Your objective
Return all the lines in the records below word for word, leaving out the pictures.

___ Data lines ___

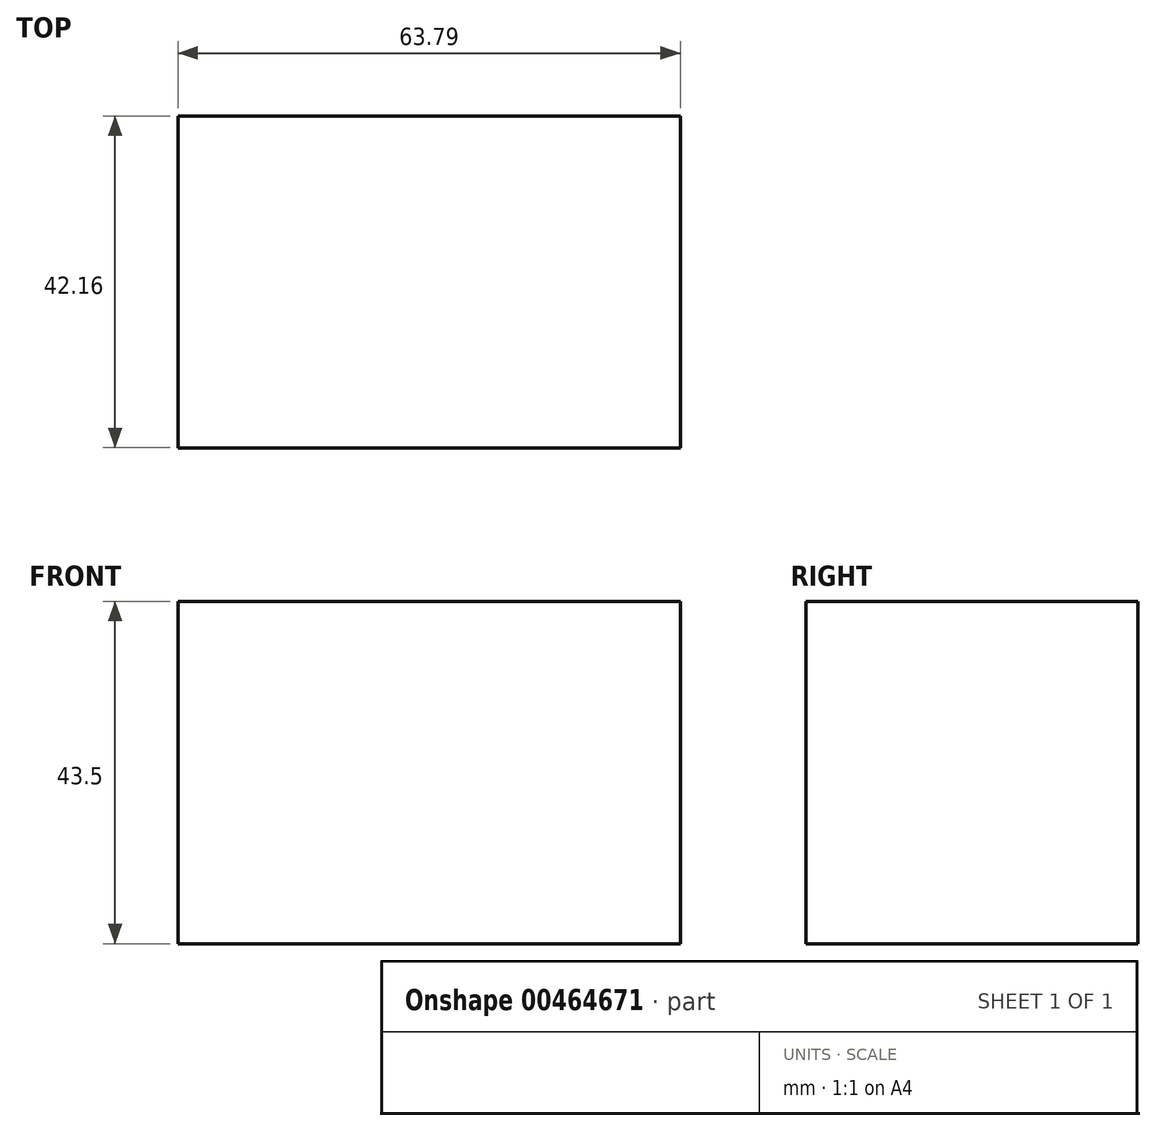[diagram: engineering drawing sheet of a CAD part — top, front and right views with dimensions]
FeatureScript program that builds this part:
annotation { "Feature Type Name" : "Feature", "Feature Type Description" : "" }
export const myFeature = defineFeature(function(context is Context, id is Id, definition is map)
    precondition{}
    {
        {
            var Q0;
            Q0=qCreatedBy(makeId("Front.planeOp"),FACE);
            var sketch = newSketch(context, id + "F0", { "sketchPlane" : qUnion([Q0])});
            skLineSegment(sketch, "E0.bottom", {"start": v(-59.69, 14.46) * mm, "end": v(4.1, 14.46) * mm});
            skLineSegment(sketch, "E0.top", {"start": v(-59.69, -29.04) * mm, "end": v(4.1, -29.04) * mm});
            skLineSegment(sketch, "E0.left", {"start": v(-59.69, 14.46) * mm, "end": v(-59.69, -29.04) * mm});
            skLineSegment(sketch, "E0.right", {"start": v(4.1, 14.46) * mm, "end": v(4.1, -29.04) * mm});
            skSolve(sketch);
        }
        {
            var Q0;
            Q0 = qSketchRegion(id + "F0", true);
            extrude(context, id + "F1", {"entities" : qUnion([Q0]), "depth" : 42.16 * mm});
        }
    });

___

Result of the task
[diagram: engineering drawing sheet of a CAD part — top, front and right views with dimensions]
FeatureScript program that builds this part:
annotation { "Feature Type Name" : "Feature", "Feature Type Description" : "" }
export const myFeature = defineFeature(function(context is Context, id is Id, definition is map)
    precondition{}
    {
        {
            var Q0;
            Q0=qCreatedBy(makeId("Front.planeOp"),FACE);
            var sketch = newSketch(context, id + "F0", { "sketchPlane" : qUnion([Q0])});
            skLineSegment(sketch, "E0.bottom", {"start": v(-59.69, 14.46) * mm, "end": v(4.1, 14.46) * mm});
            skLineSegment(sketch, "E0.top", {"start": v(-59.69, -29.04) * mm, "end": v(4.1, -29.04) * mm});
            skLineSegment(sketch, "E0.left", {"start": v(-59.69, 14.46) * mm, "end": v(-59.69, -29.04) * mm});
            skLineSegment(sketch, "E0.right", {"start": v(4.1, 14.46) * mm, "end": v(4.1, -29.04) * mm});
            skSolve(sketch);
        }
        {
            var Q0;
            Q0 = qSketchRegion(id + "F0", true);
            extrude(context, id + "F1", {"entities" : qUnion([Q0]), "depth" : 42.16 * mm});
        }
    });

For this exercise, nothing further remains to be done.